- Supreme Court of the United States

Argued April 20, 1998 Decided June 25, 1998
- Full case name: United States v. Balsys
- Citations: 524 U.S. 666 (more) 118 S. Ct. 2218
- Argument: Oral argument

Holding
- Concern with foreign prosecution is beyond the scope of the Self Incrimination Clause.

Court membership
- Chief Justice William Rehnquist Associate Justices John P. Stevens · Sandra Day O'Connor Antonin Scalia · Anthony Kennedy David Souter · Clarence Thomas Ruth Bader Ginsburg · Stephen Breyer

Case opinions
- Majority: Souter, joined by Rehnquist, Stevens, O'Connor, Kennedy; Scalia and Thomas (Parts I, II, and III)
- Concurrence: Stevens
- Dissent: Ginsburg
- Dissent: Breyer, joined by Ginsburg

= United States v. Balsys =

United States v. Balsys, 524 U.S. 666 (1998), is a United States Supreme Court case in which the court held that concern with foreign prosecution is beyond the scope of the Self Incrimination Clause. The case concerned Aloyzas Balsys, a Lithuanian who immigrated to the United States in 1961.

==Background==
As a part of Balsys' application of immigration to the United States he stated prior service in the Lithuanian Army, serving from 1934 to 1940. He also stated that during World War II, he was hiding in Plateliai.
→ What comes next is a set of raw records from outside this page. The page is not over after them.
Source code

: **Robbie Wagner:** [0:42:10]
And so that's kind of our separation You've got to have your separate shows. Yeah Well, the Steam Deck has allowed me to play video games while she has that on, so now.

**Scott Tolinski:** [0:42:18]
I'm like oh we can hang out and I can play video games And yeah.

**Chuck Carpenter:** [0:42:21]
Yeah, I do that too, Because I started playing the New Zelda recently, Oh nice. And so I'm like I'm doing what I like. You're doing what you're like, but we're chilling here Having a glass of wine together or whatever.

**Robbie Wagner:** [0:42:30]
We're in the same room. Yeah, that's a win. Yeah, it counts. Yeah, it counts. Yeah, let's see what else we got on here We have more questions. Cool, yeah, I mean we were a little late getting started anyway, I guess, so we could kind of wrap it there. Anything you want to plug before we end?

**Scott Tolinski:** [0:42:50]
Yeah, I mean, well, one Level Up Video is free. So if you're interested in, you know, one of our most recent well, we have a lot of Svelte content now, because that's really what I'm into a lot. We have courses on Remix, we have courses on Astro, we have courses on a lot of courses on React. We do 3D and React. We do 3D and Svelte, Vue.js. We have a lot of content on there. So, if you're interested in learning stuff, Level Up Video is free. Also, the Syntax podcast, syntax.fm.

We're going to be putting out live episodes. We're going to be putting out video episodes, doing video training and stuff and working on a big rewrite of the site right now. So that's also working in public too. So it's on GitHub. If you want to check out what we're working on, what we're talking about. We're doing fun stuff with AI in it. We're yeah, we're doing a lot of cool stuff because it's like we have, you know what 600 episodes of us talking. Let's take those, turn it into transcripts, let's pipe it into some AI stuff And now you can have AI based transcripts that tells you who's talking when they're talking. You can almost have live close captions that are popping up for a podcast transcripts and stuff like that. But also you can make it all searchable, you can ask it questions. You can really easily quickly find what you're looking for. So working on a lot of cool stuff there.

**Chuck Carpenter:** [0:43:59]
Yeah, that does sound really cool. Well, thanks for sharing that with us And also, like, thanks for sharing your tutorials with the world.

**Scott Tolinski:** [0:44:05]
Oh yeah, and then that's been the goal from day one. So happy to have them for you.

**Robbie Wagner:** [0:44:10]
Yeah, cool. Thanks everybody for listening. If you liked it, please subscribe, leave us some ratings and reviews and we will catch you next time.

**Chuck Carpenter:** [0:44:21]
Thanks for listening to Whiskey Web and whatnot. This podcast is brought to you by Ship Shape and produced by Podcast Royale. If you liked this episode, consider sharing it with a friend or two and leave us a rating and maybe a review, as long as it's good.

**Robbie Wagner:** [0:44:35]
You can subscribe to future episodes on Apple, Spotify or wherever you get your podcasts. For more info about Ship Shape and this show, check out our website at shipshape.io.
His wartime activities between 1940 and 1944 came into question by the Justice Department's Office of Special Investigations (OSI) and become the center of the dispute over this case.
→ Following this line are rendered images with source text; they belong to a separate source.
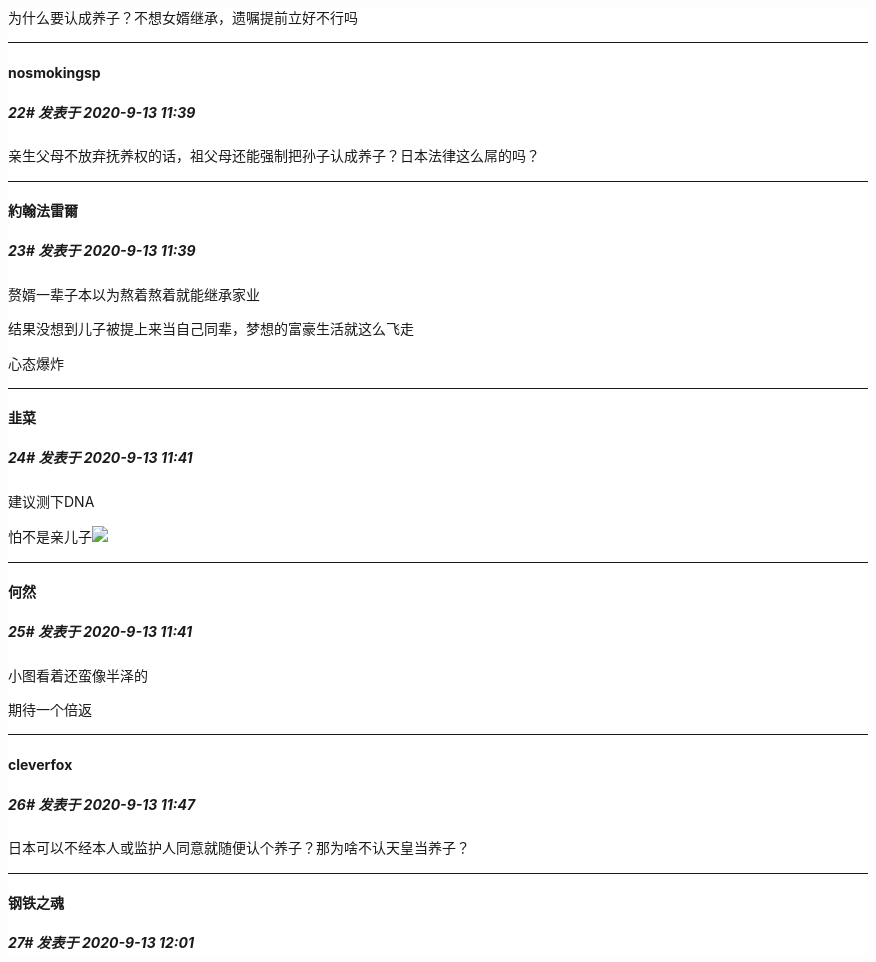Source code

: 
为什么要认成养子？不想女婿继承，遗嘱提前立好不行吗


-----

####  nosmokingsp  
##### 22#       发表于 2020-9-13 11:39


亲生父母不放弃抚养权的话，祖父母还能强制把孙子认成养子？日本法律这么屌的吗？


-----

####  約翰法雷爾  
##### 23#       发表于 2020-9-13 11:39


赘婿一辈子本以为熬着熬着就能继承家业


结果没想到儿子被提上来当自己同辈，梦想的富豪生活就这么飞走


心态爆炸


-----

####  韭菜  
##### 24#       发表于 2020-9-13 11:41


建议测下DNA

怕不是亲儿子<img src="https://static.saraba1st.com/image/smiley/face2017/049.png" referrerpolicy="no-referrer">


-----

####  何然  
##### 25#       发表于 2020-9-13 11:41


小图看着还蛮像半泽的

期待一个倍返


-----

####  cleverfox  
##### 26#       发表于 2020-9-13 11:47


日本可以不经本人或监护人同意就随便认个养子？那为啥不认天皇当养子？


-----

####  钢铁之魂  
##### 27#       发表于 2020-9-13 12:01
In 1979 the Justice Department's Office of Special Investigations (OSI) was established to investigate and deport supporters found of persecuting "any person because of race, religion, national origin, or political opinion." Fearing deportations at the deposition, Balsys invoked the Fifth Amendment right against self incrimination.

==Court rulings==
The District court agreed that Balsys testimony could put him in danger with foreign countries but claimed that:"The reasonableness of his fear is not challenged by the Government, and we thus squarely face the question whether a criminal prosecution by a foreign government not subject to our constitutional guarantees presents a “criminal case” for purposes of the privilege against self-incrimination."Balsys appealed this decision to the Second Circuit but in a 7-to-2 decision the court held. With Justice Souter delivering the Courts Opinion stating fear of self incrimination and a following prosecution by a foreign country does not fall under the Fifth Amendment right against self incrimination.